Javadoc on Character.toUpperCase for cases of utf: This method (toUpperCase(char) ) cannot handle supplementary characters. To support all Unicode characters, including supplementary characters, use the toUpperCase(int) method.
I would suggest a variant of (2) - use an array of "character already seen" flags instead of a hashset. As you loop through the string, exit immediately if the current character was already seen.
If you have a bitvector class available (I forget whether Java provides one), you could use that, though the memory saving will not necessarily result in any speed improvement and could easily slow things down.
It's O(n) worst case, though, and could have far better average performance depending on your strings - you may well find that most have a repeat near the start. In fact, strictly speaking, it's O(1) worst case anyway since a string longer than the size of the character set must have repeated characters so you have a constant bound to the number of characters you need to check in each string.

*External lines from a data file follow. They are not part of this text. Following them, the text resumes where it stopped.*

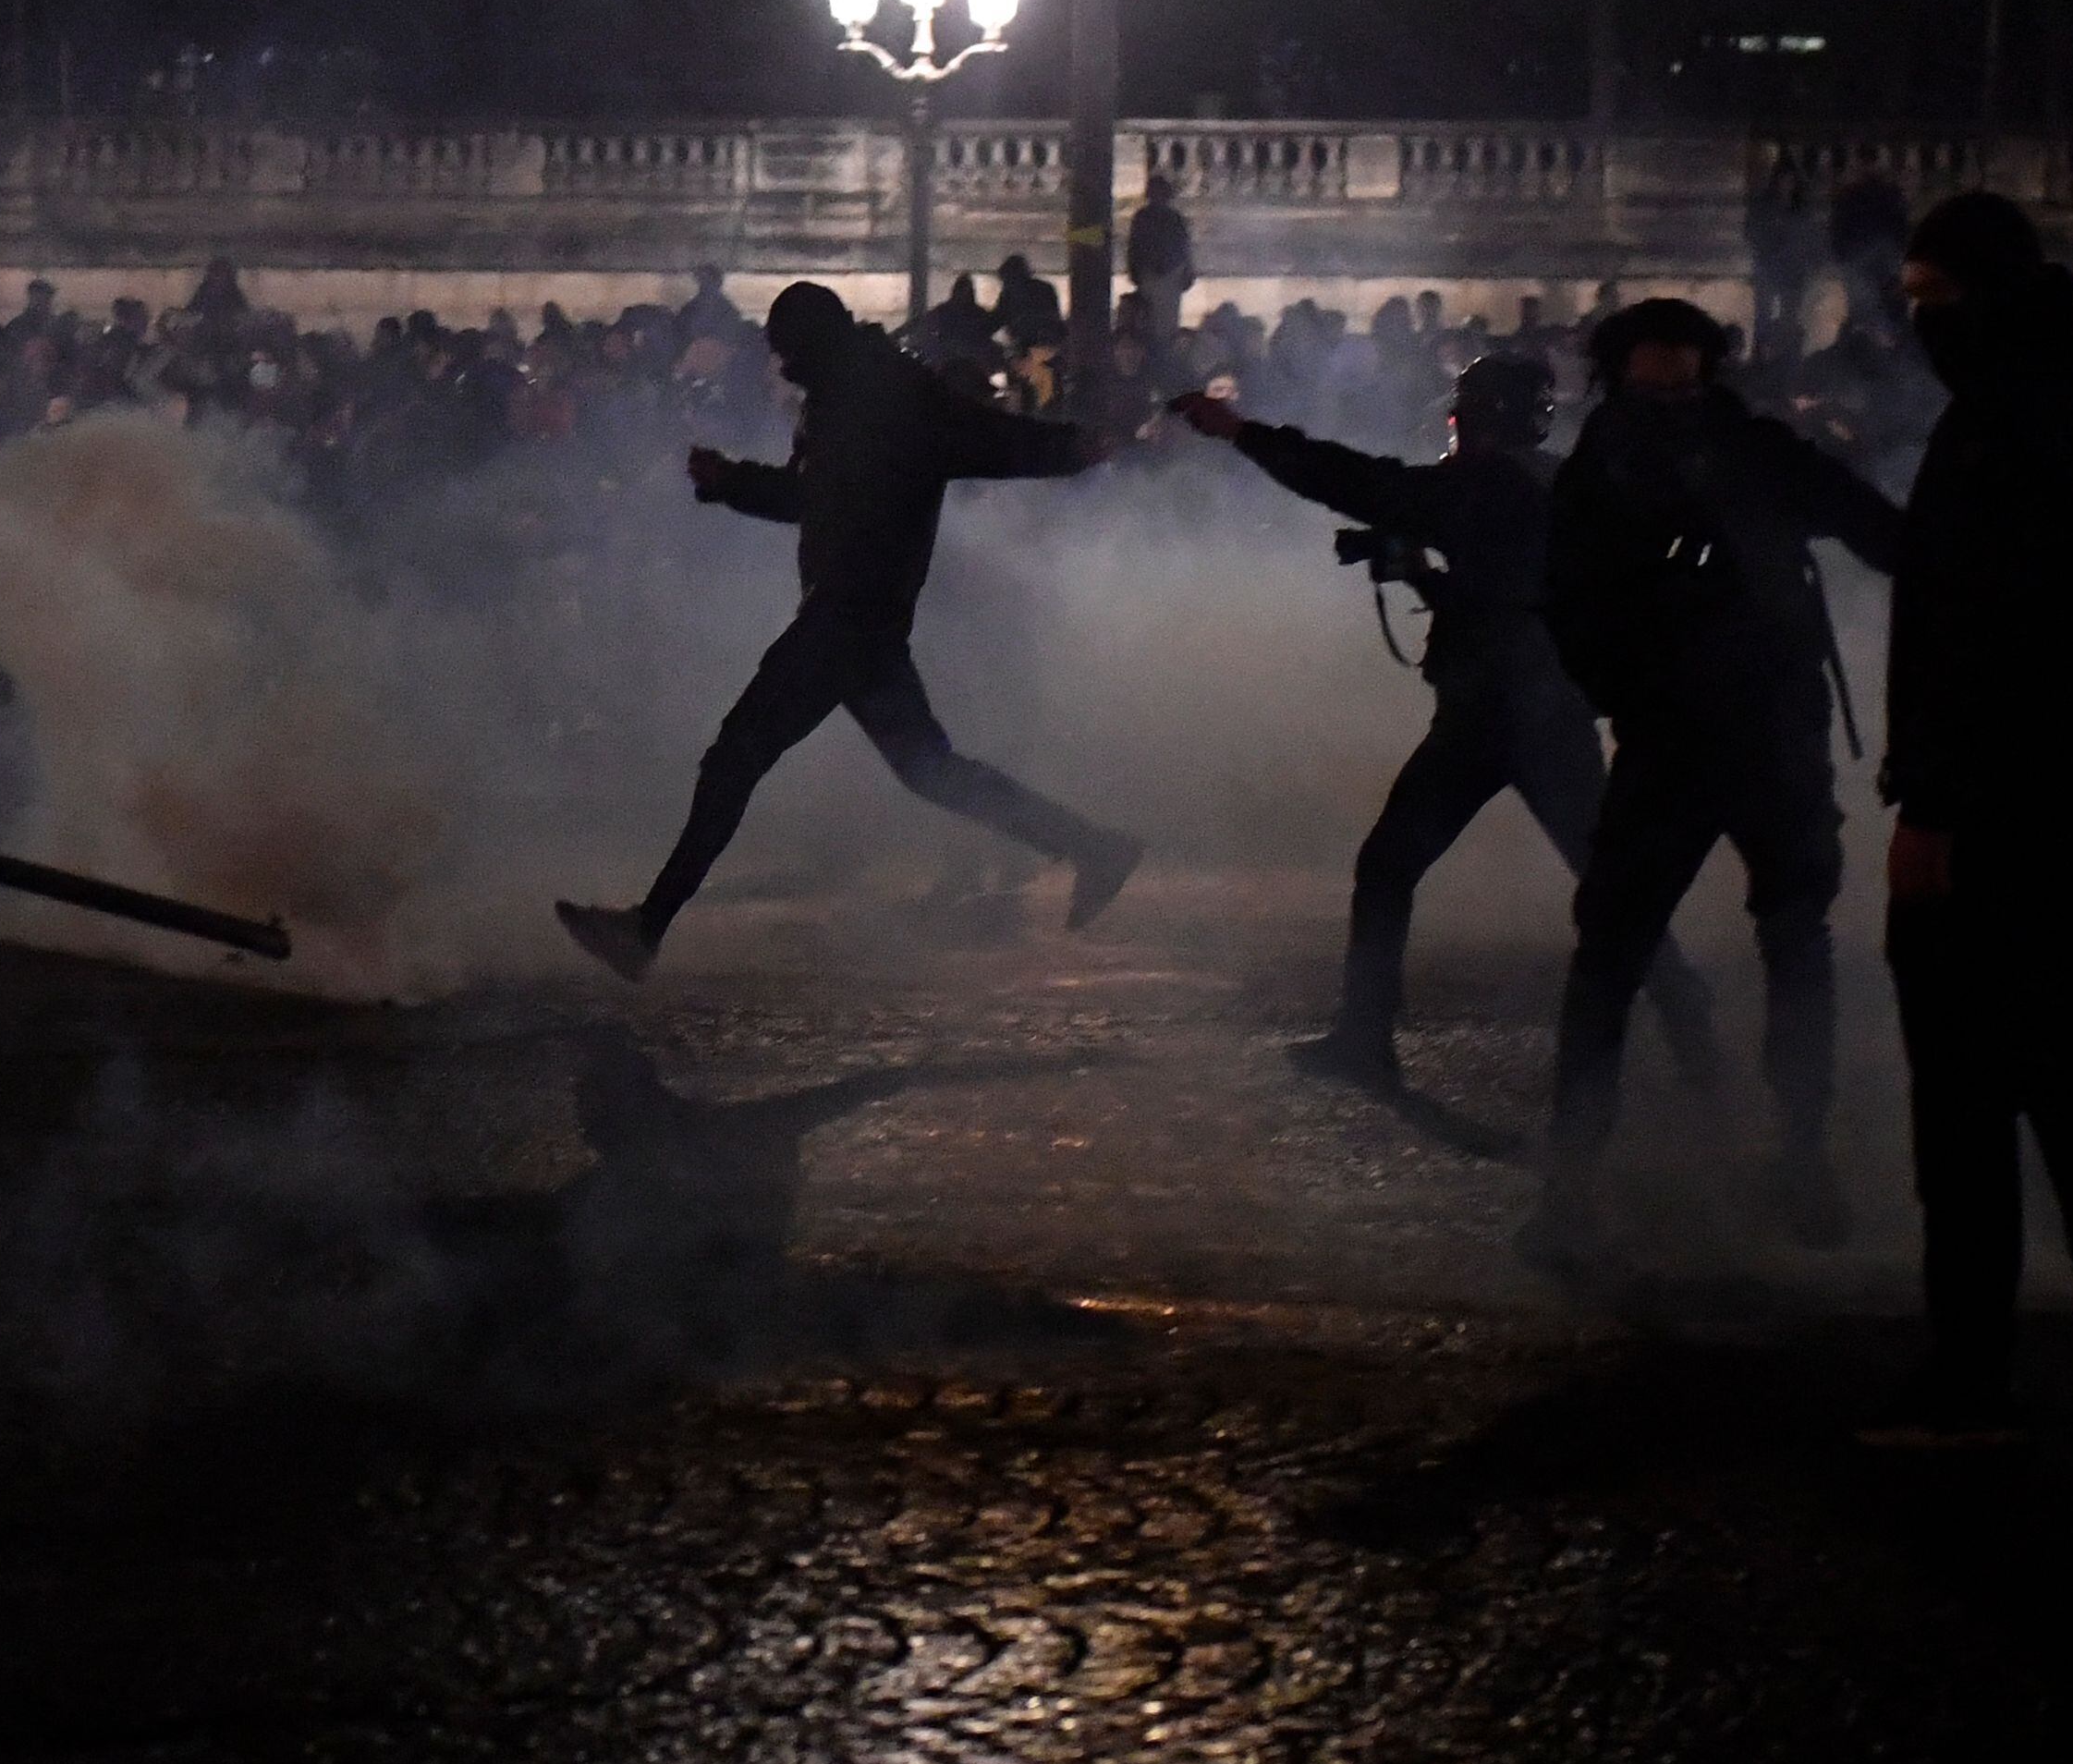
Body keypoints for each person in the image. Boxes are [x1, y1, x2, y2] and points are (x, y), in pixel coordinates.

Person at [1169, 352, 1719, 1097]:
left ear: (1478, 418)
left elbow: (1351, 479)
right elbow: (1507, 587)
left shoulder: (1484, 484)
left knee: (1393, 866)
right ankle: (1694, 1036)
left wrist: (1238, 431)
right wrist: (1424, 571)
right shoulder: (1559, 481)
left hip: (1498, 715)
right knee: (1600, 880)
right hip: (1542, 711)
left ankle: (1367, 1040)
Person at [560, 281, 1141, 980]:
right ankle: (1094, 846)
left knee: (736, 756)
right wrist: (730, 482)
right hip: (861, 621)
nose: (781, 365)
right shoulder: (840, 400)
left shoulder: (895, 398)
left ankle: (647, 928)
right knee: (931, 771)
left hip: (848, 616)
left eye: (787, 350)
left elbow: (995, 438)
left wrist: (1078, 447)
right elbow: (813, 501)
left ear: (813, 342)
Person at [1867, 195, 2073, 1443]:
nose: (1919, 329)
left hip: (2001, 819)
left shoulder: (1995, 430)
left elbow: (1978, 636)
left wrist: (1935, 804)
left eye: (1930, 303)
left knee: (1962, 1106)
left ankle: (1972, 1370)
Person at [1533, 298, 1908, 1256]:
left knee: (1791, 941)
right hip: (1674, 740)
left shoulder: (1753, 448)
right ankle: (1571, 1182)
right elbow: (1570, 605)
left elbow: (1873, 530)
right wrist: (1634, 691)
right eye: (1653, 372)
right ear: (1621, 374)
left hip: (1773, 732)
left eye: (1684, 371)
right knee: (1613, 956)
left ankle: (1801, 1155)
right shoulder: (1605, 468)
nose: (1670, 389)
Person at [1128, 171, 1194, 350]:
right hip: (1164, 276)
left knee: (1156, 322)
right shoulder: (1172, 218)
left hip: (1157, 276)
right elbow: (1185, 249)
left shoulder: (1145, 217)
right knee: (1160, 322)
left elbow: (1134, 247)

Option 2 is the best of the three - Hashing is faster than searching.
However, there's an even faster method, if you have enough memory for it.
Take advantage of the fact that a character set is limited and already enumerated, and keep track of what's appeared and what hasn't as you check each character.
For example, if you're using one-byte chars, there are only 256 possibilities. You would only need 256 bits to keep track as you read through the string. If the character 0x00 occurs, flip the first bit. If the character 0x05 occurs, flip the sixth bit, and so on. When an already-flipped bit is encountered, the string isn't unique.
It's worst case O(min(n, m)) where n is the length of the string, and m is the size of the character set.
And of course, as I saw in another person's comment, if n > m (i.e. length of string > size of character set), then by pigeon-hole principle, there is a repeated character, determinable in O(1) time.